BOO(武)が剣闘会で大獣化し、闘技場で大暴れしている頃、現世では”グランドライン”に不穏な動きがあった。
”グランドライン”本部 副総裁から総裁ブルーに連絡が入る。

”グランドライン”へ潜水艇が接近。あり得ないですが、どう見てもレーダーから察すると潜水艇に変わりありません”

総裁ブルーは”天路の頂”からすぐに本部へテレポートする。
本部で詳細を確認する緊急会議が開かれる。

副総裁が説明「今日○月○日正午に潜水艇を感知。大きさ〇〇。速度〇〇。到達予想〇〇時。
こちらからの呼びかけに応答せず。
よって正体不明。
乗組員の存在もわかりません。
まるでゴーストシップです。

総裁ブルー:「そのまま距離4000メートルまで接近しても応答がない場合は”グランドライン”〇〇条約に則り攻撃体制に入る。
準備をしておくように。
それと、何か他の事情があり連絡を返せない緊急事態の場合もある。よって同時に要確認せよ。

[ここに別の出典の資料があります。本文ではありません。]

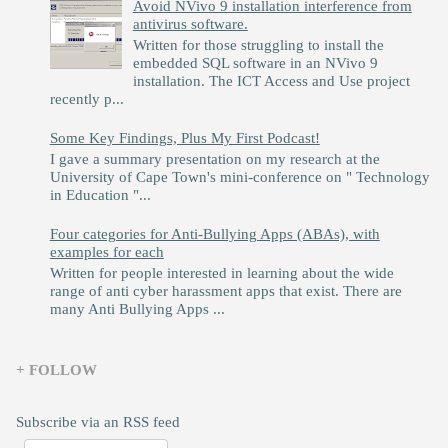
Avoid NVivo 9 installation interference from
antivirus software.
Written for those struggling to install the
embedded SQL software in an NVivo 9
installation. The ICT Access and Use project
recently p...
Some Key Findings, Plus My First Podcast!
I gave a summary presentation on my research at the
University of Cape Town's mini-conference on " Technology
in Education "...
Four categories for Anti-Bullying Apps (ABAs), with
examples for each
Written for people interested in learning about the wide
range of anti cyber harassment apps that exist. There are
many Anti Bullying Apps ...
+ FOLLOW
Subscribe via an RSS feed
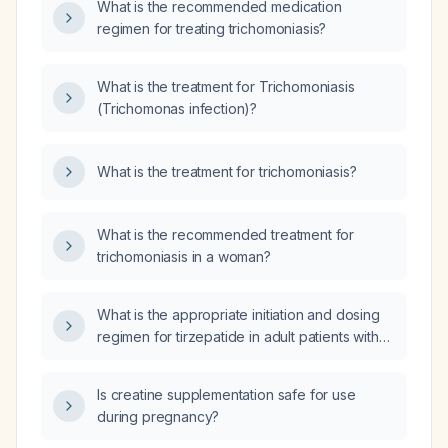
What is the recommended medication
regimen for treating trichomoniasis?
What is the treatment for Trichomoniasis
(Trichomonas infection)?
What is the treatment for trichomoniasis?
What is the recommended treatment for
trichomoniasis in a woman?
What is the appropriate initiation and dosing
regimen for tirzepatide in adult patients with
type 2 diabetes who have not achieved
glycemic control with diet, exercise, and at
Is creatine supplementation safe for use
least one oral antidiabetic agent, including
during pregnancy?
contraindications, monitoring
recommendations, and alternative therapies if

こちらから外艦船に偵察艦を送り敵か、味方かの判断を探る。
こんな時なら真っ先にキックス①②を偵察に送るところだが、彼らはミューマンの製作中で手が離せない。
誰をやろうか?‥よし。
”ゲインとKnock”をいかせよう。
そして指揮はGQ(自給)。補佐に”海モグラ”を配置。任せたぞ!」

GQ(自給):「イエッサー!(隣で海モグラも頷く)」

GQ(自給):「ゲインとKnock。聞いていたと思うが今、外艦船が急に現れた。これは、この”グランドライン”はじまって以来の出来事だ。
君たちを偵察に行かせるが、くれぐれも気をつけて偵察するように。 
外艦船を確認するまでは、敵機だと思って慎重に近づくこと。
もし敵機だと判明した時は、直ぐに報告し帰艦!宜しく頼む」

ゲイン:「わかりました。くれぐれも気をつけて行ってきます。」

ゲインとKnockは”グランドライン”にある屋外作業船に乗り偵察に向かう。何かあった時の為にプロトスーツも着用した。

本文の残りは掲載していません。